What is needed
Across the records below, how many lines include the word "Wenn"? State only the number.

Data shown
-- Opening Marker --

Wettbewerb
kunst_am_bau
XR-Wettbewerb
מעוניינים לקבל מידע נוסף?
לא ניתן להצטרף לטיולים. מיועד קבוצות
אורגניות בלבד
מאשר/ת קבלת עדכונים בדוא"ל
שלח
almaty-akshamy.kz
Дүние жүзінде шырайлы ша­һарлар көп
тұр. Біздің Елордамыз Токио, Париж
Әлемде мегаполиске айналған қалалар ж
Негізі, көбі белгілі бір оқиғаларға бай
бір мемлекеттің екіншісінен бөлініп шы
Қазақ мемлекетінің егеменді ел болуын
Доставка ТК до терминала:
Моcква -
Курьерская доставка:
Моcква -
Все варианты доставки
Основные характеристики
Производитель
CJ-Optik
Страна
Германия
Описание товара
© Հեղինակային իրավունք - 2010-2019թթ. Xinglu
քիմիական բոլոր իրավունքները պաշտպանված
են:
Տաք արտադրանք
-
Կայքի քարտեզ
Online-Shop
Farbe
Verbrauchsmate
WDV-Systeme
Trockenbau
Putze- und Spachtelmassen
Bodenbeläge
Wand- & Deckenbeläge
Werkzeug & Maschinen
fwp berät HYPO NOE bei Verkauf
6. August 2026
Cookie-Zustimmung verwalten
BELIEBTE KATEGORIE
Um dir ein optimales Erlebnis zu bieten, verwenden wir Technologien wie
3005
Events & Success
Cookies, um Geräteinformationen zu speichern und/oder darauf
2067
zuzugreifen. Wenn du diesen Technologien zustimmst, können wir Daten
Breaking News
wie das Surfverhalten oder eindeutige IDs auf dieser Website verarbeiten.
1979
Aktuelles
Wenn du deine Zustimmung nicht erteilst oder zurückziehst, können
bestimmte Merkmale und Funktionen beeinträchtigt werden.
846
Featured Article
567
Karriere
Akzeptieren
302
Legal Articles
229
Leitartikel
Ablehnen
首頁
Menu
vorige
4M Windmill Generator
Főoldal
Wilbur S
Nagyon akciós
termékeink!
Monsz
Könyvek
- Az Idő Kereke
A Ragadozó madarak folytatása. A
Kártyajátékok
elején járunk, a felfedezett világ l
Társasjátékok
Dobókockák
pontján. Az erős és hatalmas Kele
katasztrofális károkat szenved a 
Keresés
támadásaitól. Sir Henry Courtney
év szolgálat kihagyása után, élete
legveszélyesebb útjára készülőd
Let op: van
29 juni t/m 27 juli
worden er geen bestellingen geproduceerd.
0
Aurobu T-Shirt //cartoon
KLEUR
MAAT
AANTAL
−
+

-- Closing Marker --

Final answer
2